The unexpected (at least by me) behaviour here is that the dataframe now only shows 2 rows instead of 3. Since the dataframe was created using a filter on active = True, and we updated one of the rows to be False, that row is omitted in the current dataframe.

Depending on your use case, this behaviour can be intended or not. Below, I will showcase how to change this behaviour using one simple little trick.

## filter DataFrame on column 'active' being True, should display 3 rows (and does so)
test_df = df.filter(F.col('active') == True)
test_df = test_df.collect()
display(test_df)

This cell has an extra line: test_df = test_df.collect(). The collect method on a Spark dataframe is interesting. It returns all the records of a dataframe as a list of Rows. That means that you will get a new dataframe, overwrite the variable currently holding the dataframe, with hardcoded data of the old dataframe. Makes sense, right? It does when we watch the code below.

Let’s assume the update of the delta table works exactly the same as before. The table now contains three rows, of which two rows have active = True and one row has active = False. We can now display the test_df again:

## display test_df again without having changed it
## it should display 3 rows but instead only shows the 2 active rows
display(test_df)

As you can see, the original three rows were preserved in the test_df this time. All because collect() looked for the actual content of the dataframe, and wrote the list of rows back to this dataframe, it is now decoupled from the underlying delta table.

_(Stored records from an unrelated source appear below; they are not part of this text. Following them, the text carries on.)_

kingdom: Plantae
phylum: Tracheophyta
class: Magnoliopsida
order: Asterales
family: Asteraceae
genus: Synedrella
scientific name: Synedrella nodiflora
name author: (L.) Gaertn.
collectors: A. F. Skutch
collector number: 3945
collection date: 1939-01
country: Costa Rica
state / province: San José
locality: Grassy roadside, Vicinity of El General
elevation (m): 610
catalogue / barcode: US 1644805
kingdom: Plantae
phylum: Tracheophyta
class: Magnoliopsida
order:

If you want to understand better how the Spark dataframe operates, check the following code:

df2 = spark.read.format('delta').load('Tables/aaa_test_table')
df2 = df2.filter(F.col('active') == True)
display(df2.explain())

The output looks something like this:

== Physical Plan ==
*(1) Filter (isnotnull(active#7507) AND active#7507)
+- *(1) ColumnarToRow
   +- FileScan parquet [id#7505L,value#7506L,active#7507] Batched: true, DataFilters: [isnotnull(active#7507), active#7507], Format: Parquet, Location: PreparedDeltaFileIndex(1 paths)[abfss://732xxxf2-xxxx-4257-xxxx-767xxxeffxxx@onelake.dfs.fabric.m..., PartitionFilters: [], PushedFilters: [IsNotNull(active), EqualTo(active,true)], ReadSchema: struct<id:bigint,value:bigint,active:boolean>

As you can see, the dataframe definition is not a physical set of data, but rather a set of instructions to tell Spark how to get data. In this case, it points to a certain storage location on OneLake, including filters. Now if we were to look at the explanation for the dataframe after running collect(), it would be:

df3 = spark.read.format('delta').load('Tables/aaa_test_table')
df3 = df3.filter(F.col('active') == True)
df3 = df3.collect()
display(df3.explain())
---------------------------------------------------------------------------
AttributeError                            Traceback (most recent call last)
Cell In[64], line 4
      2 df3 = df3.filter(F.col('active') == True)
      3 df3 = df3.collect()
----> 4 display(df3.explain())

AttributeError: 'list' object has no attribute 'explain'

Apparently, the result of applying the collect() method to a dataframe is that its datatype is changed to a list, for which no attribute ‘explain’ exists.

Conclusion

In Spark data engineering in Microsoft Fabric, you might be tempted to make analogies between SQL Server (stored procedures) and PySpark (notebooks). While they can be made to behave the same functionally, not every concept can be translated 1:1 between the two.

Today we looked at the behaviour of temporary tables in SQL versus dataframes in Spark, where we have concluded that dataframes behave much more like views than tables. In order to make them ‘freeze’ their state and behave more like a ‘table’, we can use the collect() method on a dataframe in order to save down a hard-copy of the data.